M and C categories were derived prior to statistical investigation, for the entire sample of 21 laboratories. C category [0] comprised laboratories with ≤5 total condition reports in total (range, 0–5 reports; median =2), with category [1] represented by labs with ≥7 reports (range, (7–15 reports; median =8). M categories were similarly assigned; M category [0] ranged from 2–7 reports (median =4.5), and M category [1] from 8–18 reports (median =10) of minor conditions for attention by management. These ISO 15189 audit minor (M) and condition (C) categories were used for all subsequent Random Forest (RF) and ANCOVA modelling with EQA results. The number of C or M counts were tallied across all management and technical ISO 15189 audit criteria.


EQA data was represented by 16 RCPAQAP assessment rounds over 2015 calendar year, performed on the same (21 labs as assessed via NATA ISO 15189 audit.

The serum/blood markers chosen for analysis in this project were: alanine aminotransferase (ALT), aspartate aminotransferase (AST), bicarbonate, total bilirubin, serum calcium, chloride, creatinine kinase (CK), serum creatinine, gamma glutamyl transferase (GGT), serum magnesium, serum phosphate, serum K+, total protein (TP), and serum sodium. Each of these assays did not vary by more than two standard deviations across the automated platforms employed by NSW pathology laboratories, thus eliminating platform-associated measurement variation as a factor in the data modelling and analyses.

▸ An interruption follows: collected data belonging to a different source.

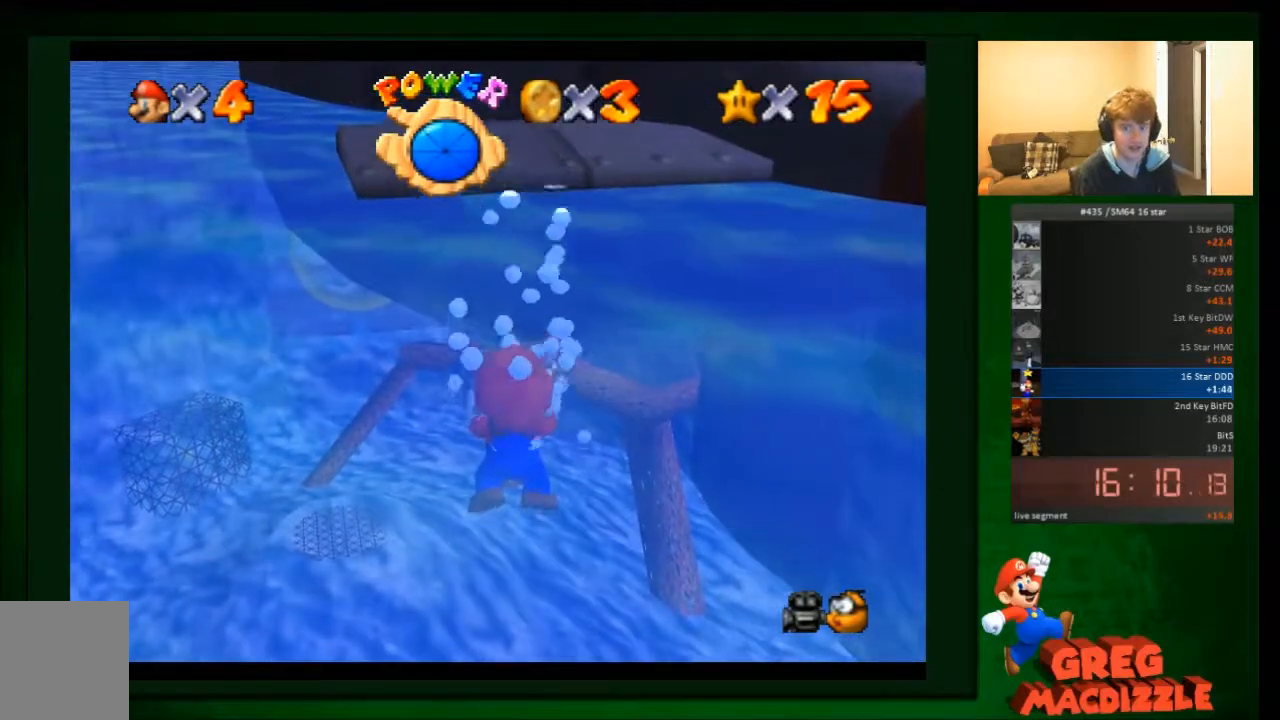
{"buttons": [], "left_stick": "down", "events": [[100, "A", "up"]]}
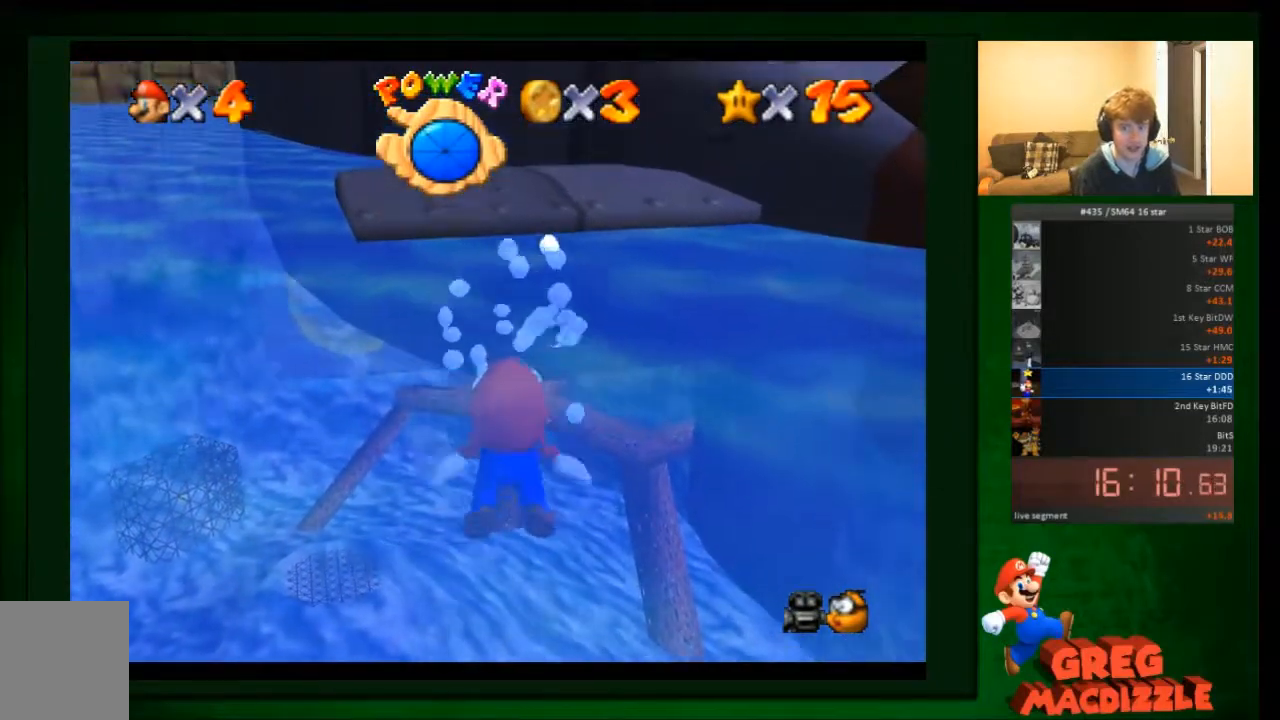
{"buttons": [], "left_stick": "down", "events": [[334, "A", "down"], [500, "A", "up"]]}
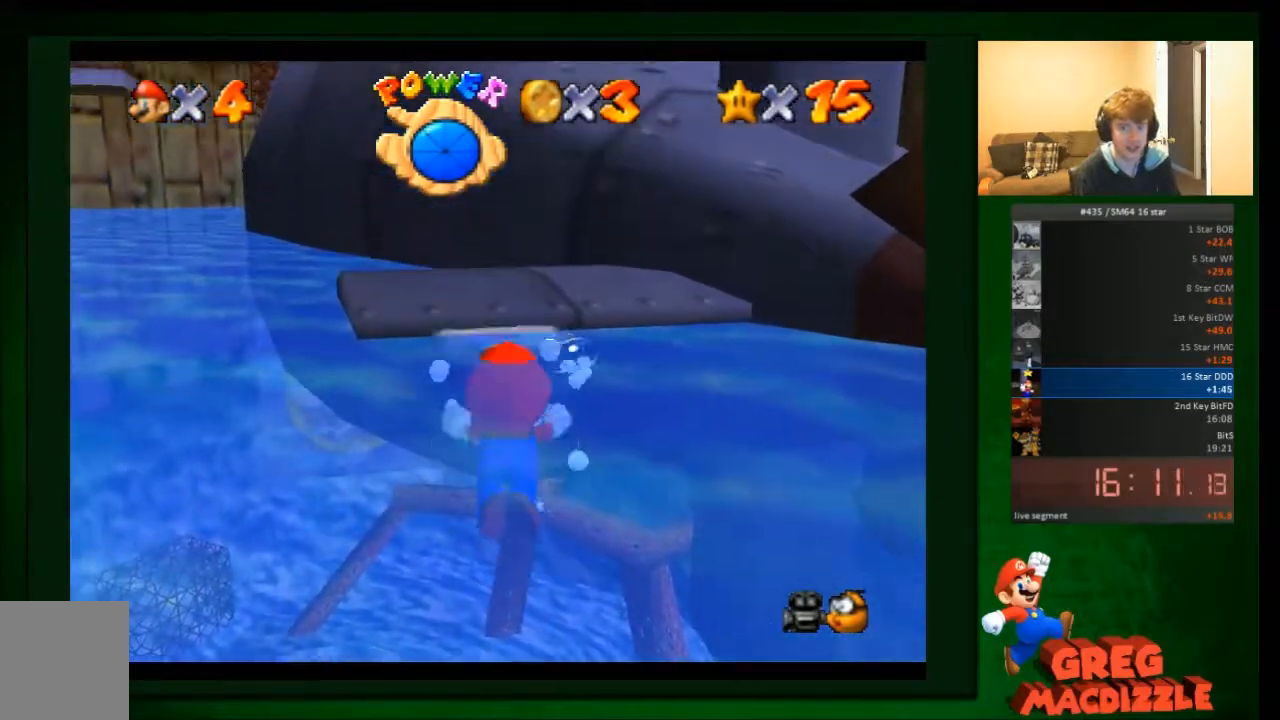
{"buttons": [], "left_stick": "down", "events": []}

Bias was used as an indicator of variation to gauge EQA performance for selected markers, and by extension pathology laboratories. Bias estimates assay accuracy through calculating the difference between the individual laboratory result, and the target values as set by the RCPAQAP. Mean or median bias was calculated for all laboratories (n=21), as well as separately for B (n=10) and G (n=11) labs, and used as the target value for analysis for all of the serum markers listed. The final results were thereafter expressed as a percentage of the target value.

Statistics and text mining

Text mining

Text mining was conducted on groups/sub-groups within the assembled publication collection, using the R (version 3.3.1) (statistical language (1). R packages employed were, tm, SnowballC, ggplot2, wordcloud, and cluster (2-7). All articles were saved as PDF documents prior to uploading into R, and analysis. Word frequency, word clouds and dendrograms were constructed to ascertain dominant word patterns in the selected texts, supported by word correlation results.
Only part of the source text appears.